The first thing we ran into was that the process would appear to hang for no reason, we would go to the server room and there would be a dialog box waiting for someone to click "OK". VBA scripting is very similar to automating a user interface. When Office was launched using VBA, it behaved identically to if a user sitting at the server terminal launched it. We searched for an application or VBA setting to repress any dialogs or other UI interactions. We exhaustively researched this and came to the conclusion that there was no way to prevent it from happening. I had to write an entire scripting language to listen for various window creation events and interact with the UI.

The next problem we ran into was that occassionally, an application would just hang for no reason. It wouldn't bring down the server or anything but it would hold up the conversion queue. We solved this by launching a timer thread that would time out and forcibly kill the process we had launched. This solution led to memory leaks and de-stabilized the server.

Finally, when we would close the application through VBA, sometimes, the process would stick around. This was completely unpredictable. The close function returned normally but if you ran task manager and saw 50 instances of WINWORD.EXE processes you knew sometithing was up.

Last time I talked to my old boss, he told me they had put this on a virtual server. Any time they have problems they just reboot their vm instance. Pretty cool. He did say that my scripting language has grown :-)

Saturday, February 9, 2008

The full-text search feature of your typical web app needs work.

In spite of a couple of dozen alternatives, Google has web-search pretty much locked up at the moment. What I think the world needs is a developer component you could drop into your application and use as the full-text search piece of your software that works as well as Google.

The problem is that any time I use the embedded search feature on a forum, wiki, blog, etc. It reminds me of doing a web search in 1997. It takes a lot of time to narrow down your search terms enough and/or click through pages of results to find what you are looking for. It seems very primitive. Yes, some web-facing apps can be indexed by Google so that is a workaround but many of these sit behind a firewall on intranets.

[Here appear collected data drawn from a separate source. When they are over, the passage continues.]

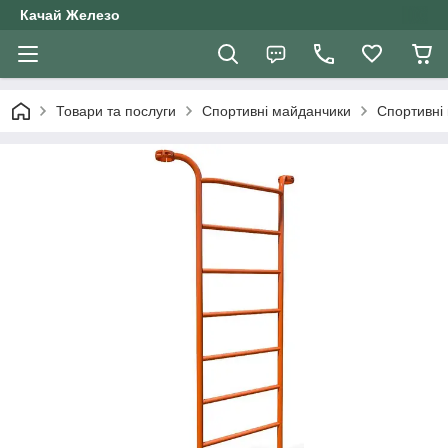
Качай Железо
Товари та послуги
Спортивні майданчики
Спортивні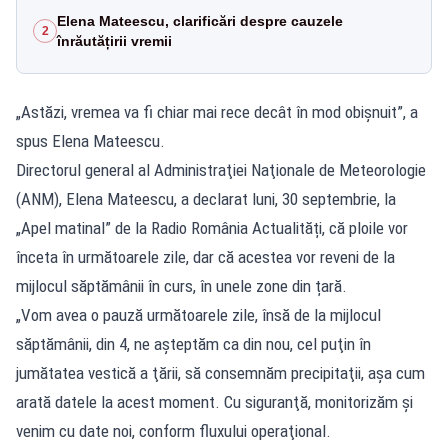
Elena Mateescu, clarificări despre cauzele
2
înrăutățirii vremii
„Astăzi, vremea va fi chiar mai rece decât în mod obişnuit”, a
spus Elena Mateescu.
Directorul general al Administraţiei Naţionale de Meteorologie
(ANM), Elena Mateescu, a declarat luni, 30 septembrie, la
„Apel matinal” de la Radio România Actualități, că ploile vor
înceta în următoarele zile, dar că acestea vor reveni de la
mijlocul săptămânii în curs, în unele zone din țară.
„Vom avea o pauză următoarele zile, însă de la mijlocul
săptămânii, din 4, ne aşteptăm ca din nou, cel puţin în
jumătatea vestică a ţării, să consemnăm precipitaţii, aşa cum
arată datele la acest moment. Cu siguranţă, monitorizăm şi
venim cu date noi, conform fluxului operaţional.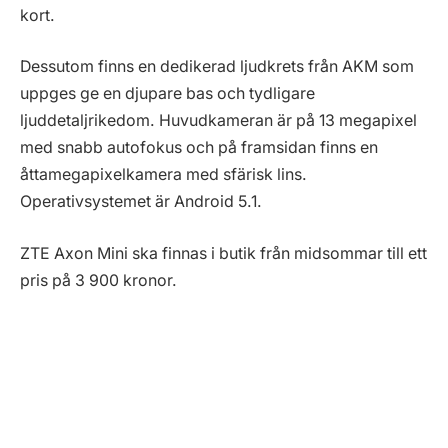
kort.
Dessutom finns en dedikerad ljudkrets från AKM som
uppges ge en djupare bas och tydligare
ljuddetaljrikedom. Huvudkameran är på 13 megapixel
med snabb autofokus och på framsidan finns en
åttamegapixelkamera med sfärisk lins.
Operativsystemet är Android 5.1.
ZTE Axon Mini ska finnas i butik från midsommar till ett
pris på 3 900 kronor.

The Google mini is another solution but it's not something you can ship with your products. So your customers end up having to connect to it and maintain it and this adds to the overall cost of your product. Also, are the relevancy algorithms in the Google mini the same as web search? I would think there should be different heuristics for each app that should be tweakable by the developer.

There is Lucene, but I've been disappointed by the search results in applications that use Lucene for search, so I am assuming that there hasn't been a lot of progress for relevancy algorithms outside of term frequency. Although, it does indexing and searching really well.

This could be an area to focus on for one of the startups who are trying to challenge Google in the web-search market.